- _TASK TO COMPLETE_
In the records, find every line with the word "hand" and copy it out.

- _EXERCISE MATERIALS_

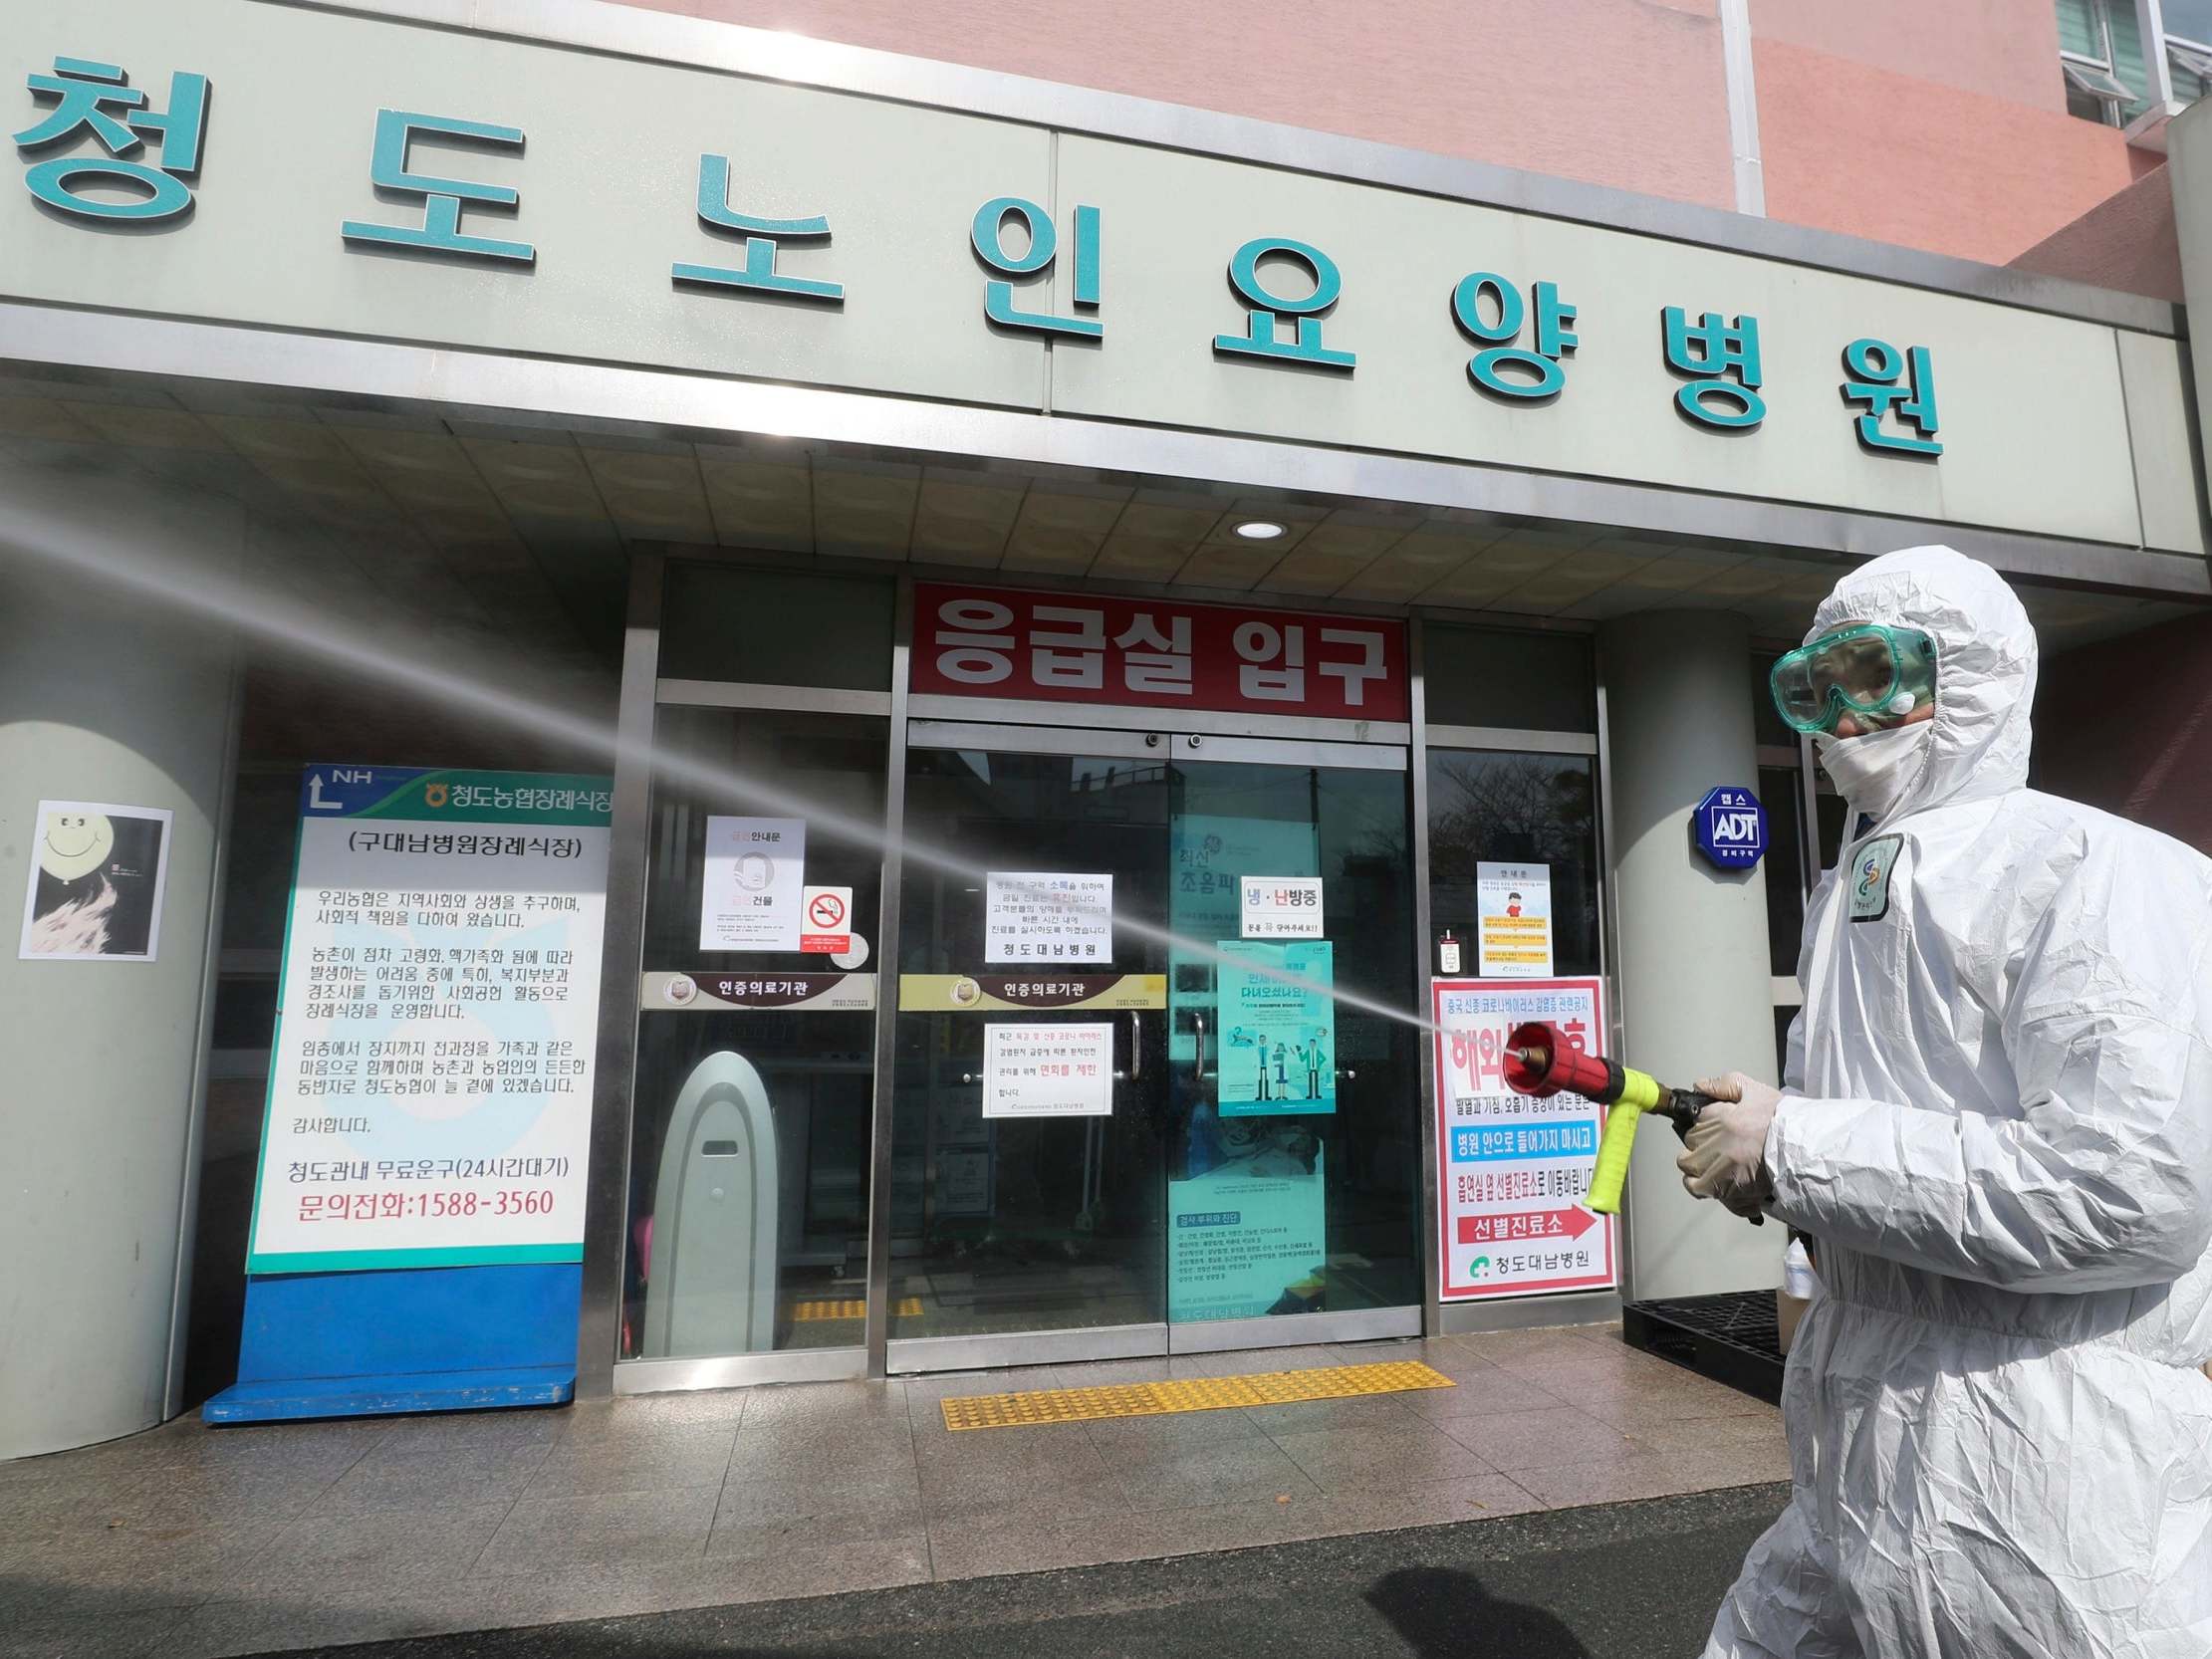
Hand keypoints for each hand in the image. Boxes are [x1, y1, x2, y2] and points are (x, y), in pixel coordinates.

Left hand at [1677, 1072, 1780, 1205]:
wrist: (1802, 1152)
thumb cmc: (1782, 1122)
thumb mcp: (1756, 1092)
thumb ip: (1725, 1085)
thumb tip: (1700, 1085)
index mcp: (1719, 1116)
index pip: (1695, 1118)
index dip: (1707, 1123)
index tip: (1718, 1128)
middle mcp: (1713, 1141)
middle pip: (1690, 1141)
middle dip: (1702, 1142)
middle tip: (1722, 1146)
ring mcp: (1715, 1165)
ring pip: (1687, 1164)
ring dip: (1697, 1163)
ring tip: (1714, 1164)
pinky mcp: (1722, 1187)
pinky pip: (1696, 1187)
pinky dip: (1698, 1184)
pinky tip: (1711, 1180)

- _EXPECTED OUTPUT_
Hand keypoints for each hand in the image. Boxes are [x1, y1, x2, y2] and points are (x, y), in pixel coordinates.
Left hand at [1677, 1072, 1780, 1205]:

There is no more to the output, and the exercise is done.